Jocelyne Outrequin
Si Jocelyne Outrequin a une formation académique, agrégation d’arts plastiques, son atelier est pour elle comme un laboratoire où elle aime expérimenter les matières, les couleurs au gré des humeurs.
La Galerie, mer oblige, présente son travail sur les poissons, (bars, rougets, dorades, sardines…) utilisant la technique du Gyotaku, en français « Ichtyogramme »., ainsi que ses photographies d’huîtres.
Le Gyotaku est une technique picturale japonaise qui consiste à reproduire l’empreinte de poissons le plus fidèlement possible.Cette technique remonte à plus de 1.500 ans et elle était utilisée par les pêcheurs pour immortaliser leurs plus belles prises. Elle permettait d’obtenir un motif inversé, une véritable empreinte de poisson, souvenir et preuve de leur pêche. Sur leurs œuvres les pêcheurs japonais écrivaient également le nom du poisson, les mensurations, le lieu et la date de la capture. Ils y ajoutaient parfois un poème de remerciement à la mer nourricière avant d’apposer leur signature. Dans cet élan artistique le pêcheur exprimait, au-delà de la volonté de fixer la mémoire humaine ainsi que sa satisfaction et sa fierté d’avoir pris une pièce d’exception, sa reconnaissance pour la générosité des océans.Le gyotaku était affiché dans les poissonneries, consacrant ainsi le trophée. Jocelyne Outrequin réalise cette empreinte à l’encre de chine sur un papier japonais appelé « washi ». Le washi est un papier fabriqué à partir de fibres de mûrier sauvage entrelacées, ce qui lui confère tout à la fois une grande résistance et une souplesse particulière. Clin d’œil aux gyotakus ancestraux, elle signe ses œuvres avec un tampon provenant du Japon et a donné des noms à sa série des Sardines : Emmeline, Pauline, Céline, Evelyne, Roselyne, Marine…

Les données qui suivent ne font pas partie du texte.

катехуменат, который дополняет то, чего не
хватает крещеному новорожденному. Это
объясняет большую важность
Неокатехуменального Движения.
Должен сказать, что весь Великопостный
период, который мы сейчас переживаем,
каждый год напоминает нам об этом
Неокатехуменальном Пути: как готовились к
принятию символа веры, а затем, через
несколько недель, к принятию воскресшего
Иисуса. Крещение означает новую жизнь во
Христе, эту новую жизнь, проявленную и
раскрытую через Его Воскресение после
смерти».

La Galerie présente également le travail de Jocelyne Outrequin sur les huîtres qu’elle photographie en plan rapproché, en macro, ce qui en soit peut paraître déjà étrange. Et le résultat est très surprenant…Lors de la prise de vue elle va sélectionner un détail pour le retravailler. Plusieurs critères la guident. Elle choisit ce détail :
pour ses qualités graphiques – sa composition, ses contrastes, ses transparences –
pour sa puissance évocatrice – paysage de bord de mer, plage, vague, écume, ou voilage, linge, dentelle
pour ce qu’il renferme tel une matrice – limbes, plante en devenir, foetus, chrysalide –
pour son aspect fantomatique, énigmatique, liquide, amniotique.

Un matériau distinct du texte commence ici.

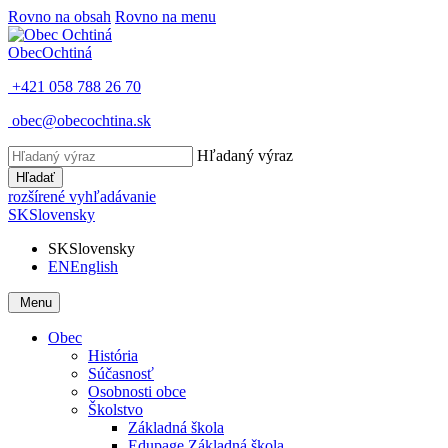
Rovno na obsah
Rovno na menu
Obec
Ochtiná
+421 058 788 26 70
obec@obecochtina.sk
Hľadaný výraz
Hľadať
rozšírené vyhľadávanie
SK
Slovensky
SK
Slovensky
EN
English
Menu
Obec
História
Súčasnosť
Osobnosti obce
Školstvo
Základná škola
Edupage Základná škola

Une fois ce détail sélectionné, Jocelyne Outrequin joue avec la couleur du cliché jusque’à lui donner un aspect radiographique aux transparences aquatiques. Plus rien ne laisse deviner l’objet de la prise de vue, l’huître et c’est tout un univers qui se déploie, laissant place à l’imaginaire de chacun. Apparaissent des paysages lunaires, des dentelles humides, des compositions abstraites et diaphanes dont la photographie, par le recadrage, garde la trace.